Ele se considerava uma pessoa mística, acreditava num outro plano de existência e era devoto de Santa Rita de Cássia. Mas não se dizia católico por não concordar com muitas posições da Igreja.

Jô Soares tinha o humor como visão de mundo. E com ele se estabeleceu como um dos artistas mais conhecidos do Brasil, à disposição todas a noites na casa das pessoas, entretendo e informando, para sempre se despedir com o beijo do gordo.

Do comediante ao entrevistador

Jô Soares trabalhou como office boy num escritório de exportação de café e noutro de turismo vendendo passagens aéreas. Estudou para ser diplomata, mas repensou a decisão quando escutou de Silveira Sampaio que, independentemente do que ele fizesse, ia acabar no showbusiness.

Foi o que aconteceu. Jô passou a frequentar grupos teatrais, namorando Tereza Austragésilo, até que em 1958, aos 19 anos, estreou na televisão a convite de Adolfo Celi, no programa “TV Mistério” da TV Rio, ao lado de Tônia Carrero e Paulo Autran.

Depois, passou a escrever e atuar em programas da TV Continental e da TV Tupi. Em 1959, estreou no teatro como o bispo de “Auto da Compadecida”, de Ariano Suassuna.

Sua fama nacional como comediante foi conquistada em 1967, como o mordomo da “Família Trapo”, na TV Record, programa que também ajudava a escrever.

Em 1970, foi para a TV Globo, atuando em programas como “Faça Humor, Não Faça Guerra”, que estreou naquele mesmo ano, “Satiricom”, de 1973, e “Planeta dos Homens”, de 1982, até ter seu próprio programa, o “Viva o Gordo”, também de 40 anos atrás.

Jô deu vida a mais de 200 personagens, como o Capitão Gay e a cantora Norminha, marcando bordões como “vai para casa Padilha”, “não me comprometa” e ” macaco tá certo”.

Em 1987, mudou para o SBT para realizar o sonho de ter um programa de entrevistas inspirado nos talk shows americanos, o Jô Soares Onze e Meia, e manteve seu programa de humor, agora chamado de “Veja o Gordo”. Houve ressentimento na Globo com a saída do comediante, travando uma guerra de audiência e a proibição na Globo dos anúncios do espetáculo que Jô tinha em cartaz na época e de comerciais de todos os que trabalhavam em seu programa semanal.

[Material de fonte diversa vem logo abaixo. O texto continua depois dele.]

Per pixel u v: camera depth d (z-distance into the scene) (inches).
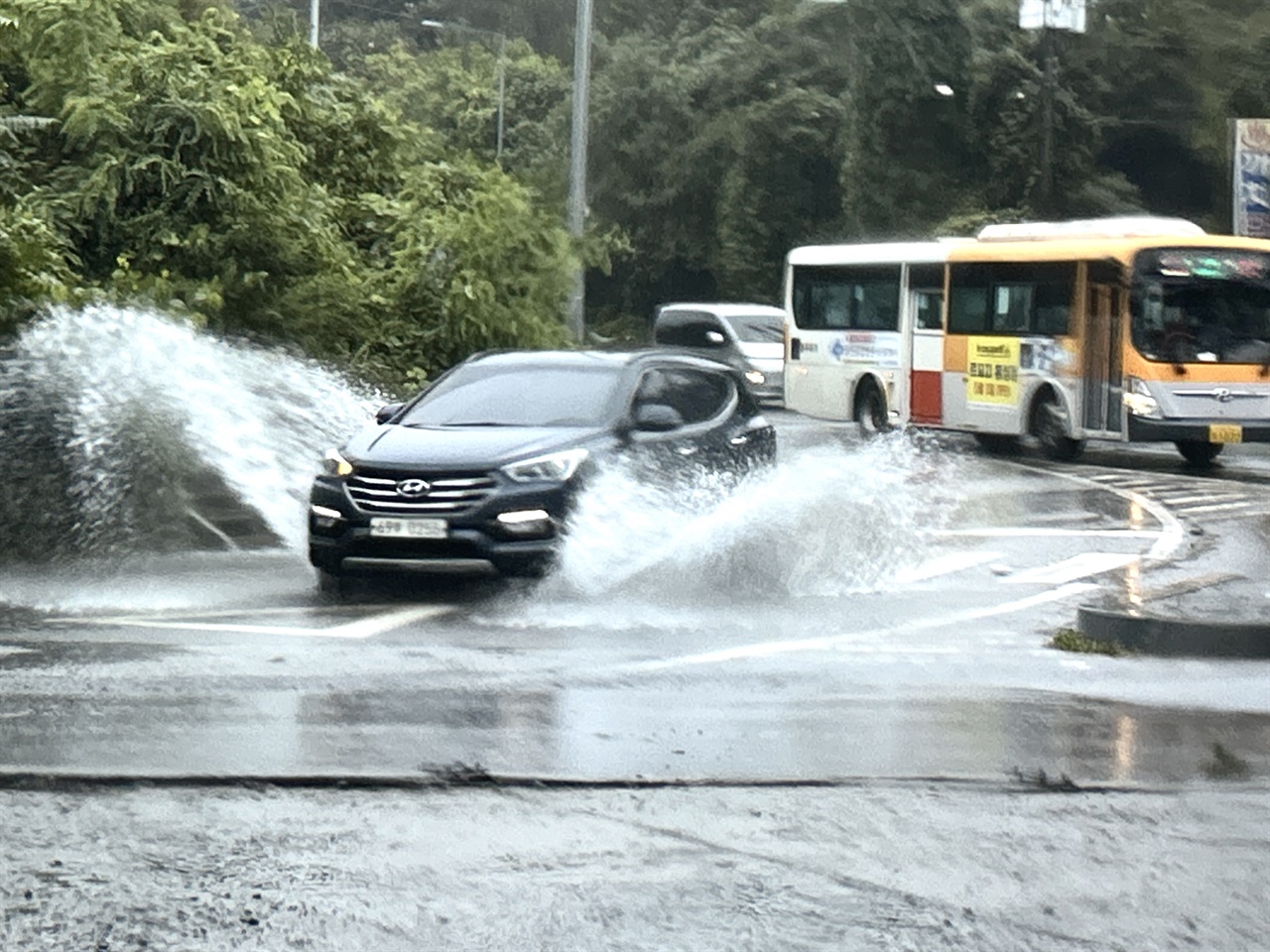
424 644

Em 2000, ele voltou para a Globo com o Programa do Jô, levando os 23 integrantes da atração, incluindo a camareira e o office boy. Justificou o retorno com a vontade de usar o departamento jornalístico da Globo a favor de seu talk show.

UM ARTISTA MULTITALENTOSO
Jô Soares foi escritor, jornalista, dramaturgo, diretor e ator de cinema e de teatro, músico e artista plástico.

Ele escreveu para a revista Manchete, para o jornal O Globo, o Jornal do Brasil, além deste jornal, e foi colaborador da revista Veja por sete anos.

Lançou cinco romances policiais, “O Xangô de Baker Street”, de 1995, “O Homem que Matou Getúlio Vargas”, de 1998, “Assassinato na Academia das Letras”, de 2005, e “As Esganadas”, de 2011, além de uma autobiografia em dois volumes, lançada há cinco anos.

Chegou a vender mais de 1 milhão de cópias, alcançando o topo da lista dos mais vendidos, e foi editado nos Estados Unidos e na Europa. O escritor gostava de misturar ficção com fatos e fazer referências a personagens verídicos.

Jô tocava bongô, piano, piston, saxofone, trompete e violão. Compunha prefixos musicais para seus espetáculos e já teve programas musicais em rádios.

Pintava acrílico sobre tela, chegando a fazer exposições individuais no Brasil e no exterior. Uma mostra em São Paulo, em 2004, por exemplo, contou com 54 obras suas. Ele participou ainda da Bienal de São Paulo, em 1967.

No teatro, contracenou com Cacilda Becker, recebendo elogios de Décio de Almeida Prado. “Seu talento é tão vasto quanto sua circunferência”, disse o crítico. Jô ainda dirigiu autores nacionais e estrangeiros, como Shakespeare, Nelson Rodrigues, Neil Simon e Edward Albee, e encabeçou diversos espetáculos solos, escritos, produzidos e interpretados por ele, como “Na Mira do Gordo” e “Remix em Pessoa”.